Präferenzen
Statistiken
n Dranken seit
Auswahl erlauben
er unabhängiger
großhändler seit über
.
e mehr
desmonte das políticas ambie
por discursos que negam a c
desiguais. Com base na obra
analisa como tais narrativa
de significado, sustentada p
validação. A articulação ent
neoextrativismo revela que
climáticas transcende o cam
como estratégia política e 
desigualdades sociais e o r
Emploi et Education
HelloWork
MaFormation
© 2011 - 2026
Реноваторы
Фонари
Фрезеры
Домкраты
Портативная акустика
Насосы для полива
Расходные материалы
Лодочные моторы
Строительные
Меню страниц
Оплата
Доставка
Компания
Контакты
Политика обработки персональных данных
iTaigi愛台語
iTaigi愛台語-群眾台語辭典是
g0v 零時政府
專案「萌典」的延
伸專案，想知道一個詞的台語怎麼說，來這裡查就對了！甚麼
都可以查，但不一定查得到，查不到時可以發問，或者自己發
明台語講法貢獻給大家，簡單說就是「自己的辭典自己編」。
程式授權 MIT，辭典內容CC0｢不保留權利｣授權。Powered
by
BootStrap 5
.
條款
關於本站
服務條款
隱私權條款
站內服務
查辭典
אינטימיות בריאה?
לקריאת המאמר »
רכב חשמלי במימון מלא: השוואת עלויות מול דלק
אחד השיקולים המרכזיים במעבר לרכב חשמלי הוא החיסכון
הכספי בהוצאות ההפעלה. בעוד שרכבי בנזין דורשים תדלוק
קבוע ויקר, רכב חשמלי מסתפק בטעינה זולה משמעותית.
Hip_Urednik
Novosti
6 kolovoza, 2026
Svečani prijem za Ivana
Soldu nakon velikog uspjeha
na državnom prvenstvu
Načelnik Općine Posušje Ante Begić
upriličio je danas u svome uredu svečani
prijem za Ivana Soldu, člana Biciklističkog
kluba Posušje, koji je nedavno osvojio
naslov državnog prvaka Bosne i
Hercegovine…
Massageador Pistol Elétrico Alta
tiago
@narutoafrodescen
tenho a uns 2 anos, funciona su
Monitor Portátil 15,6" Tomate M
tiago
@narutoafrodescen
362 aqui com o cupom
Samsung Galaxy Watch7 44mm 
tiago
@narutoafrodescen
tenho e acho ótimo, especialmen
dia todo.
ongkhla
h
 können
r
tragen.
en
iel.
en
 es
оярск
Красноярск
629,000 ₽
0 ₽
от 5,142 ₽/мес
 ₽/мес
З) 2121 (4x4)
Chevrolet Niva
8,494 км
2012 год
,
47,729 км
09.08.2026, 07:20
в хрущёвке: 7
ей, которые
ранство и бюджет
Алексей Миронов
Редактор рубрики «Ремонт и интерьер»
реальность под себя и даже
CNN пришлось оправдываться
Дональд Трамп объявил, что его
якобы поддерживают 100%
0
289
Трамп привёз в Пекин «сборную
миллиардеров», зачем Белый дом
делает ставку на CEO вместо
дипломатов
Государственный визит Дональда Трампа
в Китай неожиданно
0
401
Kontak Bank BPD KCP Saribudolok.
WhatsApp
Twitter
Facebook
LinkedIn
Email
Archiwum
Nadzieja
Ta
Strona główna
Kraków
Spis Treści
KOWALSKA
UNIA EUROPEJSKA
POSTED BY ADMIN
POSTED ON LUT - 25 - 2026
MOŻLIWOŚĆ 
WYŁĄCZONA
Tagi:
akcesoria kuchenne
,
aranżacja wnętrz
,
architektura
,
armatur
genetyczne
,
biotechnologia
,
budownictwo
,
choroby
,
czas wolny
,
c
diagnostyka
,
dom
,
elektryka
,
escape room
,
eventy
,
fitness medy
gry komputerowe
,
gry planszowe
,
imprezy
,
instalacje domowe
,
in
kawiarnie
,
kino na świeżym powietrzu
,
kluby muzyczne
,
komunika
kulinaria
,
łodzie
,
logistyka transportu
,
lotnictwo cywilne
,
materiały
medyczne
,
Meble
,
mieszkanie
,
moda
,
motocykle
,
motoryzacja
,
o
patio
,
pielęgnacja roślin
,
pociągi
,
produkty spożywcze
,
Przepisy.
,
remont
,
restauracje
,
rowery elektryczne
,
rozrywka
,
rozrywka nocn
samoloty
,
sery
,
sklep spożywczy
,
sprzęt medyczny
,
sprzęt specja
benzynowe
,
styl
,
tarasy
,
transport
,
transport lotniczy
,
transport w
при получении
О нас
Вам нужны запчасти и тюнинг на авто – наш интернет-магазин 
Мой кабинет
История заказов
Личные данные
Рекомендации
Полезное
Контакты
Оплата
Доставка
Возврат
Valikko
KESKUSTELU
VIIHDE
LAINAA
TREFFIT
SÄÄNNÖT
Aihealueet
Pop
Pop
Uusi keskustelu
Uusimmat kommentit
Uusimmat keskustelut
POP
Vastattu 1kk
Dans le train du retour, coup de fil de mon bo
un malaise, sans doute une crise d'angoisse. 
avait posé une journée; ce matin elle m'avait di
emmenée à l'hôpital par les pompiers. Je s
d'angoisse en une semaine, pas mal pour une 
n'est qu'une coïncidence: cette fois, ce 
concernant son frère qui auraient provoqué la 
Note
***
PROBLEM STATEMENT.
Reproduce the entries above verbatim, from the first line through the line containing "Трамп привёз в", both of these lines included.

YOUR RESPONSE.
Präferenzen
Statistiken
n Dranken seit
Auswahl erlauben
er unabhängiger
großhändler seit über
.
e mehr
desmonte das políticas ambie
por discursos que negam a c
desiguais. Com base na obra
analisa como tais narrativa
de significado, sustentada p
validação. A articulação ent
neoextrativismo revela que
climáticas transcende o cam
como estratégia política e 
desigualdades sociais e o r
Emploi et Education
HelloWork
MaFormation
© 2011 - 2026
Реноваторы
Фонари
Фрезеры
Домкраты
Портативная акустика
Насосы для полива
Расходные материалы
Лодочные моторы
Строительные
Меню страниц
Оплата
Доставка
Компания
Контакты
Политика обработки персональных данных
iTaigi愛台語
iTaigi愛台語-群眾台語辭典是
g0v 零時政府
專案「萌典」的延
伸專案，想知道一個詞的台語怎麼說，來這裡查就對了！甚麼
都可以查，但不一定查得到，查不到時可以發問，或者自己發
明台語講法貢獻給大家，簡單說就是「自己的辭典自己編」。
程式授權 MIT，辭典內容CC0｢不保留權利｣授權。Powered
by
BootStrap 5
.
條款
關於本站
服務條款
隱私權條款
站內服務
查辭典
אינטימיות בריאה?
לקריאת המאמר »
רכב חשמלי במימון מלא: השוואת עלויות מול דלק
אחד השיקולים המרכזיים במעבר לרכב חשמלי הוא החיסכון
הכספי בהוצאות ההפעלה. בעוד שרכבי בנזין דורשים תדלוק
קבוע ויקר, רכב חשמלי מסתפק בטעינה זולה משמעותית.
Hip_Urednik
Novosti
6 kolovoza, 2026
Svečani prijem za Ivana
Soldu nakon velikog uspjeha
na državnom prvenstvu
Načelnik Općine Posušje Ante Begić
upriličio je danas u svome uredu svečani
prijem za Ivana Soldu, člana Biciklističkog
kluba Posušje, koji je nedavno osvojio
naslov državnog prvaka Bosne i
Hercegovine…
Massageador Pistol Elétrico Alta
tiago
@narutoafrodescen
tenho a uns 2 anos, funciona su
Monitor Portátil 15,6" Tomate M
tiago
@narutoafrodescen
362 aqui com o cupom
Samsung Galaxy Watch7 44mm 
tiago
@narutoafrodescen
tenho e acho ótimo, especialmen
dia todo.
ongkhla
h
 können
r
tragen.
en
iel.
en
 es
оярск
Красноярск
629,000 ₽
0 ₽
от 5,142 ₽/мес
 ₽/мес
З) 2121 (4x4)
Chevrolet Niva
8,494 км
2012 год
,
47,729 км
09.08.2026, 07:20
в хрущёвке: 7
ей, которые
ранство и бюджет
Алексей Миронов
Редактор рубрики «Ремонт и интерьер»
реальность под себя и даже
CNN пришлось оправдываться
Дональд Трамп объявил, что его
якобы поддерживают 100%
0
289
Трамп привёз в Пекин «сборную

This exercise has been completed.